→ Fragmento del texto:

● ● ● ● ●

Trabajé en hoteles y recibí a turistas que en pleno junio llegaban con malla y ojotas. Realmente los vi porque las usaban en el lobby, mientras miraban televisión, leían el diario, pedían agua caliente para el mate o recomendaciones sobre dónde ir a comer. Vidrios empañados; ruido de lluvia; una playlist de Winamp con música horrible; y el desfile de gente vestida de playa que podía ser partida por un rayo de solo acercarse al mar. Con el tiempo, entendí que no era una confusión o una mala interpretación del pronóstico, sino algo más profundo.

Creo que los turistas vienen a Mar del Plata a prolongar rituales o a la pesca de los ecos de un recuerdo familiar: a buscar los mocasines que un padre les dijo que eran mejor acá, a comer unas medialunas que son alucinantes, a tirar las cenizas de alguien o visitar el lugar donde dejaron los restos de otros. Hay incluso placas metálicas que piden, por favor, que no se dejen urnas funerarias en lugares emblemáticos —como el monumento a Alfonsina Storni o las escolleras.

Más allá de los cambios que hicieron de la ciudad el lugar favorito para disfrutar las vacaciones de los argentinos, del turismo social o de cómo se desplazó la aristocracia, de diciembre a marzo el marplatense es un «extranjero en su propia casa». Basta que en un influencer gastronómico recomiende un buen bodegón para que se haga imposible volver a visitarlo, baje su calidad y se convierta en un lugar sin todo eso que lo hacía diferente.

Una vez unos amigos me contaron que estaban buscando un lugar alejado en el campo para un rodaje y que, después de muchos intentos fallidos, encontraron una casa destruida que era precisamente lo que necesitaban. A los pocos días llegaron con la gente y los equipos para filmar, y nadie podía acreditar en lo que se había convertido: el dueño había pintado las paredes, cambiado las puertas, colgado algunos cuadros. «¿Les gusta?», preguntó el baqueano, y por lástima, nadie le dijo la verdad, que en realidad no.

● ● ● ● ●

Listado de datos
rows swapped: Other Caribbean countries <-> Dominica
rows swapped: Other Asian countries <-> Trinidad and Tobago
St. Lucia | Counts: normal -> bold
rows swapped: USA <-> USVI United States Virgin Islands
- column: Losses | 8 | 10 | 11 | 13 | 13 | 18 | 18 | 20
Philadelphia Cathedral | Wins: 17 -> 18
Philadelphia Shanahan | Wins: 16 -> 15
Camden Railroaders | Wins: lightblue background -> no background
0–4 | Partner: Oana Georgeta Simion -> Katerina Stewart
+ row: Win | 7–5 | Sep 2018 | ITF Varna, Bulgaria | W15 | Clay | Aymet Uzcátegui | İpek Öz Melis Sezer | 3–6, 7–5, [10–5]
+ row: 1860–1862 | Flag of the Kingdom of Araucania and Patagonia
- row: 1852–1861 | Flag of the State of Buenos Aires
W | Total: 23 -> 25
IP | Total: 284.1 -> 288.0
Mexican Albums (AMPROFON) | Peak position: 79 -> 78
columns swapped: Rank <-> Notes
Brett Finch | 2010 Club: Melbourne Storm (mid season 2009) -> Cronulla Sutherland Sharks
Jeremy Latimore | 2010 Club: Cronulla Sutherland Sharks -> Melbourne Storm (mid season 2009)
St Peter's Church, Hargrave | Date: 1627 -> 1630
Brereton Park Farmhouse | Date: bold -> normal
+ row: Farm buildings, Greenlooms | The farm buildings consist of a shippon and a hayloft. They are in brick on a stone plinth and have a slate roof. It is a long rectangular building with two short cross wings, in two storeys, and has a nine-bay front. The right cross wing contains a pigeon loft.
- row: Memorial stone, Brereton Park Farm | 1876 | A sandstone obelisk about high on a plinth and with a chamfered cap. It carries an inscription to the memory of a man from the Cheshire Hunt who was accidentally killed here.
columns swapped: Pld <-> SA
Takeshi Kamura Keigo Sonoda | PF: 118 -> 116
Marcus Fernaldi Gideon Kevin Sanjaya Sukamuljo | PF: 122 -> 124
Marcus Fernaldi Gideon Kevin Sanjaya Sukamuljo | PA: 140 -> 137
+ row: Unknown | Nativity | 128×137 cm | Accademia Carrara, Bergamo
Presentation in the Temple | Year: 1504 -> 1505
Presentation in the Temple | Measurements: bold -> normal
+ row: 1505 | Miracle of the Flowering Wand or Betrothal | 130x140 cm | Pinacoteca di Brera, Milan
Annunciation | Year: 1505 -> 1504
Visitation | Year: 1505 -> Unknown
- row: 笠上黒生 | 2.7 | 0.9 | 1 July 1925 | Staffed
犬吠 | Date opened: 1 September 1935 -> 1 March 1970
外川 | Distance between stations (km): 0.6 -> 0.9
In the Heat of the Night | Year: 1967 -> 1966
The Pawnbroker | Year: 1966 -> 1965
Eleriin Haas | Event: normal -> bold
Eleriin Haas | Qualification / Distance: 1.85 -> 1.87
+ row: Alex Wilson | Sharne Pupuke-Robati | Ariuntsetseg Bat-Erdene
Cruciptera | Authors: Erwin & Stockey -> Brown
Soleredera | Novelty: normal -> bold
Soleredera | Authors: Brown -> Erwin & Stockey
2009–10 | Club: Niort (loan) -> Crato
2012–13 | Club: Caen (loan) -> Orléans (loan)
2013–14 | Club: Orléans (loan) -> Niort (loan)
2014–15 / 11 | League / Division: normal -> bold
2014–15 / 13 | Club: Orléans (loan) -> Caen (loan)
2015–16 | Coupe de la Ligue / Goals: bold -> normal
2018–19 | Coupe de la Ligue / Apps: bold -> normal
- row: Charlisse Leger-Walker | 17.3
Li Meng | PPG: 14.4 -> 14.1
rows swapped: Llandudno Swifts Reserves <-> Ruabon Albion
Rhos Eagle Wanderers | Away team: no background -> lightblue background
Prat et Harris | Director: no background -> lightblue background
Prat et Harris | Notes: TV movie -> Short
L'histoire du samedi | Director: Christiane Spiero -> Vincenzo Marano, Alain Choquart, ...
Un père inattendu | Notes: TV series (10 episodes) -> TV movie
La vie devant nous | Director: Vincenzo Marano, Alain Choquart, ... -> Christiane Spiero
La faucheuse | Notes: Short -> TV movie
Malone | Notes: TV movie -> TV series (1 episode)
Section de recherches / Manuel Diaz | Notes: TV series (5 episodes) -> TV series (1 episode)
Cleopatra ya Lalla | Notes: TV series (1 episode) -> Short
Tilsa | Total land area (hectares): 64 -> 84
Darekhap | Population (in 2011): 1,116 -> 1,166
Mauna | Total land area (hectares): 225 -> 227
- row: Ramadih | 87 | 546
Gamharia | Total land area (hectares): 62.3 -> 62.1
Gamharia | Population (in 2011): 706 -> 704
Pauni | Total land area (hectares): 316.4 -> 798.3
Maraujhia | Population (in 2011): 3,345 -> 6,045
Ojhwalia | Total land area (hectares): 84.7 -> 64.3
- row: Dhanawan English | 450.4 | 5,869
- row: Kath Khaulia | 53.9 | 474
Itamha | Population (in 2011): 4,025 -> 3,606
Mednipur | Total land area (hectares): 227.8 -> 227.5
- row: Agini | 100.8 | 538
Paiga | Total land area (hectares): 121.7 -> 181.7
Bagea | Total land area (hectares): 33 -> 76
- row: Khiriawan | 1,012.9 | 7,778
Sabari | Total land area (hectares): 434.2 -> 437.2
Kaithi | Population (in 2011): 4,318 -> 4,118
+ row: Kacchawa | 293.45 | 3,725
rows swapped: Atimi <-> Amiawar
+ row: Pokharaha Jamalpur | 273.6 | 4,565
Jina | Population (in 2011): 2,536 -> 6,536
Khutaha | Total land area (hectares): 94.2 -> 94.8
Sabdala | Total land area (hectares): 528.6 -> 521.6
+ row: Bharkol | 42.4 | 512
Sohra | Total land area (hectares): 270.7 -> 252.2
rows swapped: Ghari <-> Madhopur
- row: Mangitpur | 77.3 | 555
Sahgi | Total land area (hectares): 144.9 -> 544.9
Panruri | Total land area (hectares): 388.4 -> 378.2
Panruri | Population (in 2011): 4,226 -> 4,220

● ● ● ● ●

→ Consigna:
Responde, por favor, estas preguntas sobre el texto de Mar del Plata:
(a) Además de recomendaciones sobre dónde comer, ¿qué pedían los turistas en el lobby?
(b) ¿Qué dos lugares emblemáticos menciona el texto como ejemplos donde las placas piden que no se dejen urnas funerarias?
(c) ¿Qué cambios le había hecho el dueño a la casa cuando llegaron a filmar?

→ Respuesta:
(a) Agua caliente para el mate.
(b) El monumento a Alfonsina Storni y las escolleras.
(c) Había pintado las paredes, cambiado las puertas y colgado algunos cuadros.